*** Opening of Input ***

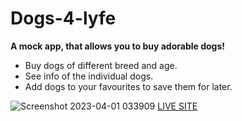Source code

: # Dogs-4-lyfe
**A mock app, that allows you to buy adorable dogs!**

- Buy dogs of different breed and age.
- See info of the individual dogs.
- Add dogs to your favourites to save them for later.

![Screenshot 2023-04-01 033909](https://user-images.githubusercontent.com/93631986/229261979-c92cfb79-f61b-4ca4-974c-5e8aaacf094e.jpg)
[LIVE SITE](https://main--stupendous-centaur-dc0b16.netlify.app/)
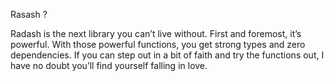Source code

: Rasash ?

Radash is the next library you can’t live without. First and foremost, it’s powerful. With those powerful functions, you get strong types and zero dependencies. If you can step out in a bit of faith and try the functions out, I have no doubt you’ll find yourself falling in love.
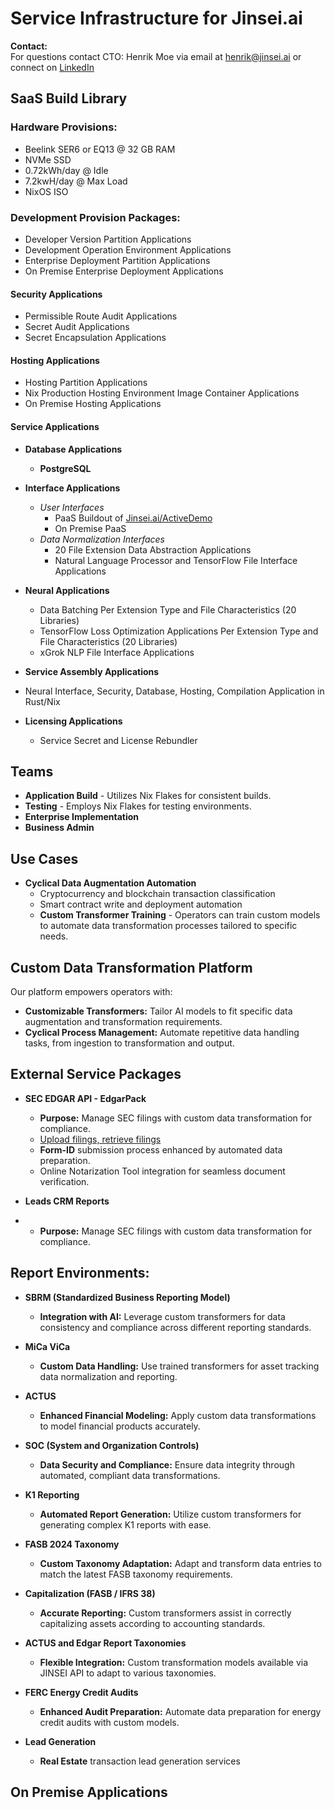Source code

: # Service Infrastructure for Jinsei.ai

**Contact:**  
For questions contact CTO: Henrik Moe via email at [henrik@jinsei.ai](mailto:henrik@jinsei.ai) or connect on [LinkedIn](https://linkedin.com/in/henrikmoe)

## SaaS Build Library

### Hardware Provisions:

- Beelink SER6 or EQ13 @ 32 GB RAM
- NVMe SSD
- 0.72kWh/day @ Idle
- 7.2kwH/day @ Max Load
- NixOS ISO 

### Development Provision Packages:

- Developer Version Partition Applications
- Development Operation Environment Applications
- Enterprise Deployment Partition Applications
- On Premise Enterprise Deployment Applications


#### Security Applications

- Permissible Route Audit Applications
- Secret Audit Applications
- Secret Encapsulation Applications

#### Hosting Applications

- Hosting Partition Applications
- Nix Production Hosting Environment Image Container Applications
- On Premise Hosting Applications

#### Service Applications

- **Database Applications**
  - **PostgreSQL**
    
- **Interface Applications**
  - *User Interfaces*
    - PaaS Buildout of [Jinsei.ai/ActiveDemo](https://jinsei.ai/activedemo)
    - On Premise PaaS
  - *Data Normalization Interfaces*
    - 20 File Extension Data Abstraction Applications
    - Natural Language Processor and TensorFlow File Interface Applications

- **Neural Applications**
  - Data Batching Per Extension Type and File Characteristics (20 Libraries)
  - TensorFlow Loss Optimization Applications Per Extension Type and File Characteristics (20 Libraries)
  - xGrok NLP File Interface Applications

- **Service Assembly Applications**
- Neural Interface, Security, Database, Hosting, Compilation Application in Rust/Nix
  
- **Licensing Applications**
  - Service Secret and License Rebundler

## Teams

- **Application Build** - Utilizes Nix Flakes for consistent builds.
- **Testing** - Employs Nix Flakes for testing environments.
- **Enterprise Implementation**
- **Business Admin**

## Use Cases

- **Cyclical Data Augmentation Automation**
  - Cryptocurrency and blockchain transaction classification
  - Smart contract write and deployment automation
  - **Custom Transformer Training** - Operators can train custom models to automate data transformation processes tailored to specific needs.

## Custom Data Transformation Platform

Our platform empowers operators with:

- **Customizable Transformers:** Tailor AI models to fit specific data augmentation and transformation requirements.
- **Cyclical Process Management:** Automate repetitive data handling tasks, from ingestion to transformation and output.

## External Service Packages

- **SEC EDGAR API - EdgarPack**
  - **Purpose:** Manage SEC filings with custom data transformation for compliance.
  - [Upload filings, retrieve filings](https://www.sec.gov/files/edgar/filermanual/efmvol1.pdf)
  - **Form-ID** submission process enhanced by automated data preparation.
  - Online Notarization Tool integration for seamless document verification.
 
- **Leads CRM Reports** 
-   - **Purpose:** Manage SEC filings with custom data transformation for compliance.


## Report Environments:

- **SBRM (Standardized Business Reporting Model)**
  - **Integration with AI:** Leverage custom transformers for data consistency and compliance across different reporting standards.

- **MiCa ViCa**
  - **Custom Data Handling:** Use trained transformers for asset tracking data normalization and reporting.

- **ACTUS**
  - **Enhanced Financial Modeling:** Apply custom data transformations to model financial products accurately.

- **SOC (System and Organization Controls)**
  - **Data Security and Compliance:** Ensure data integrity through automated, compliant data transformations.

- **K1 Reporting**
  - **Automated Report Generation:** Utilize custom transformers for generating complex K1 reports with ease.

- **FASB 2024 Taxonomy**
  - **Custom Taxonomy Adaptation:** Adapt and transform data entries to match the latest FASB taxonomy requirements.

- **Capitalization (FASB / IFRS 38)**
  - **Accurate Reporting:** Custom transformers assist in correctly capitalizing assets according to accounting standards.

- **ACTUS and Edgar Report Taxonomies**
  - **Flexible Integration:** Custom transformation models available via JINSEI API to adapt to various taxonomies.

- **FERC Energy Credit Audits**
  - **Enhanced Audit Preparation:** Automate data preparation for energy credit audits with custom models.
 
- **Lead Generation**
  - **Real Estate** transaction lead generation services

 
## On Premise Applications

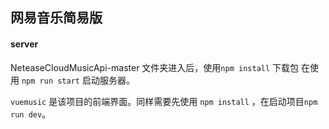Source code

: ## 网易音乐简易版

#### server

NeteaseCloudMusicApi-master 文件夹进入后，使用`npm install` 下载包 在使用 `npm run start` 启动服务器。

`vuemusic` 是该项目的前端界面。同样需要先使用 `npm install` ，在启动项目`npm run dev`。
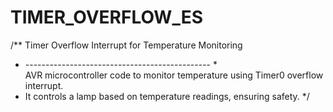 # TIMER_OVERFLOW_ES
/** Timer Overflow Interrupt for Temperature Monitoring 
*  ----------------------------------------------  *  
AVR microcontroller code to monitor temperature using Timer0 overflow interrupt.
 *  It controls a lamp based on temperature readings, ensuring safety.  */
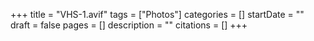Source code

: +++
title = "VHS-1.avif"
tags = ["Photos"]
categories = []
startDate = ""
draft = false
pages = []
description = ""
citations = []
+++

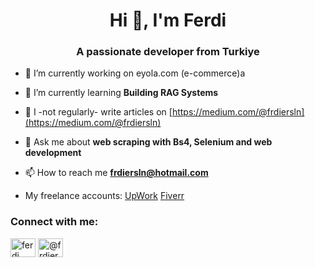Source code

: <h1 align="center">Hi 👋, I'm Ferdi</h1>
<h3 align="center">A passionate developer from Turkiye</h3>

- 🔭 I’m currently working on eyola.com (e-commerce)a

- 🌱 I’m currently learning **Building RAG Systems**

- 📝 I -not regularly- write articles on [https://medium.com/@frdiersln](https://medium.com/@frdiersln)

- 💬 Ask me about **web scraping with Bs4, Selenium and web development**

- 📫 How to reach me **frdiersln@hotmail.com**

- My freelance accounts:
  [UpWork](https://www.upwork.com/freelancers/~010cd14c1929547af1?mp_source=share)
  [Fiverr](https://www.fiverr.com/s/NNDw8kR)

<h3 align="left">Connect with me:</h3>
<p align="left">
<a href="https://linkedin.com/in/ferdi eraslan" target="blank"><img align="center" src="https://raw.githubusercontent.com/rahuldkjain/github-profile-readme-generator/master/src/images/icons/Social/linked-in-alt.svg" alt="ferdi eraslan" height="30" width="40" /></a>
<a href="https://medium.com/@frdiersln" target="blank"><img align="center" src="https://raw.githubusercontent.com/rahuldkjain/github-profile-readme-generator/master/src/images/icons/Social/medium.svg" alt="@frdiersln" height="30" width="40" /></a>
</p>

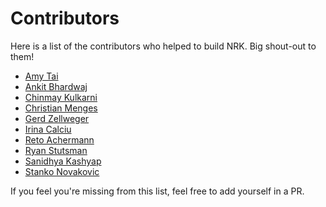 # Contributors

Here is a list of the contributors who helped to build NRK. Big shout-out to them!

- [Amy Tai](https://amytai.github.io/)
- [Ankit Bhardwaj](https://ankitbhrdwj.github.io/)
- [Chinmay Kulkarni](https://www.chinmayk.net/)
- [Christian Menges](https://github.com/Garfield96/)
- [Gerd Zellweger](https://gerdzellweger.com/)
- [Irina Calciu](https://icalciu.github.io/)
- [Reto Achermann](https://retoachermann.ch/)
- [Ryan Stutsman](https://rstutsman.github.io/)
- [Sanidhya Kashyap](https://sanidhya.github.io/)
- [Stanko Novakovic](https://www.microsoft.com/en-us/research/people/stnovako/)

If you feel you're missing from this list, feel free to add yourself in a PR.
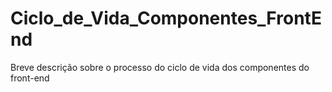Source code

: # Ciclo_de_Vida_Componentes_FrontEnd
Breve descrição sobre o processo do ciclo de vida dos componentes do front-end
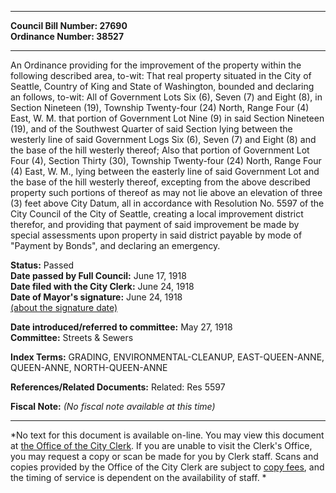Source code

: * * * * *  
  
**Council Bill Number: [](#h0)[](#h2)27690**   
**Ordinance Number: 38527**  
  
* * * * *  
  
An Ordinance providing for the improvement of the property within the following described area, to-wit: That real property situated in the City of Seattle, Country of King and State of Washington, bounded and declaring an follows, to-wit: All of Government Lots Six (6), Seven (7) and Eight (8), in Section Nineteen (19), Township Twenty-four (24) North, Range Four (4) East, W. M. that portion of Government Lot Nine (9) in said Section Nineteen (19), and of the Southwest Quarter of said Section lying between the westerly line of said Government Logs Six (6), Seven (7) and Eight (8) and the base of the hill westerly thereof; Also that portion of Government Lot Four (4), Section Thirty (30), Township Twenty-four (24) North, Range Four (4) East, W. M., lying between the easterly line of said Government Lot and the base of the hill westerly thereof, excepting from the above described property such portions of thereof as may not lie above an elevation of three (3) feet above City Datum, all in accordance with Resolution No. 5597 of the City Council of the City of Seattle, creating a local improvement district therefor, and providing that payment of said improvement be made by special assessments upon property in said district payable by mode of "Payment by Bonds", and declaring an emergency.  
  
**Status:** Passed   
**Date passed by Full Council:** June 17, 1918   
**Date filed with the City Clerk:** June 24, 1918   
**Date of Mayor's signature:** June 24, 1918   
[(about the signature date)](/~public/approvaldate.htm)   
  
  
**Date introduced/referred to committee:** May 27, 1918   
**Committee:** Streets & Sewers   
  
**Index Terms:** GRADING, ENVIRONMENTAL-CLEANUP, EAST-QUEEN-ANNE, QUEEN-ANNE, NORTH-QUEEN-ANNE  
  
**References/Related Documents:** Related: Res 5597  
  
**Fiscal Note:** *(No fiscal note available at this time)*  
  
* * * * *  
  
*No text for this document is available on-line. You may view this document at [the Office of the City Clerk](http://www.seattle.gov/leg/clerk/contactUs.htm). If you are unable to visit the Clerk's Office, you may request a copy or scan be made for you by Clerk staff. Scans and copies provided by the Office of the City Clerk are subject to [copy fees](http://clerk.seattle.gov/~public/clerkfees.htm), and the timing of service is dependent on the availability of staff. *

*** Close of Input ***

◆ Your goal
Copy out the data word for word from its beginning through the line containing "- **PostgreSQL**", including both ends and leaving out the pictures.

◆ Answer below
Source code

: # Dogs-4-lyfe
**A mock app, that allows you to buy adorable dogs!**

- Buy dogs of different breed and age.
- See info of the individual dogs.
- Add dogs to your favourites to save them for later.

![Screenshot 2023-04-01 033909](https://user-images.githubusercontent.com/93631986/229261979-c92cfb79-f61b-4ca4-974c-5e8aaacf094e.jpg)
[LIVE SITE](https://main--stupendous-centaur-dc0b16.netlify.app/)
Source code

: Rasash ?

Radash is the next library you can’t live without. First and foremost, it’s powerful. With those powerful functions, you get strong types and zero dependencies. If you can step out in a bit of faith and try the functions out, I have no doubt you’ll find yourself falling in love.
Source code

: # Service Infrastructure for Jinsei.ai

**Contact:**  
For questions contact CTO: Henrik Moe via email at [henrik@jinsei.ai](mailto:henrik@jinsei.ai) or connect on [LinkedIn](https://linkedin.com/in/henrikmoe)

## SaaS Build Library

### Hardware Provisions:

- Beelink SER6 or EQ13 @ 32 GB RAM
- NVMe SSD
- 0.72kWh/day @ Idle
- 7.2kwH/day @ Max Load
- NixOS ISO 

### Development Provision Packages:

- Developer Version Partition Applications
- Development Operation Environment Applications
- Enterprise Deployment Partition Applications
- On Premise Enterprise Deployment Applications


#### Security Applications

- Permissible Route Audit Applications
- Secret Audit Applications
- Secret Encapsulation Applications

#### Hosting Applications

- Hosting Partition Applications
- Nix Production Hosting Environment Image Container Applications
- On Premise Hosting Applications

#### Service Applications

- **Database Applications**
  - **PostgreSQL**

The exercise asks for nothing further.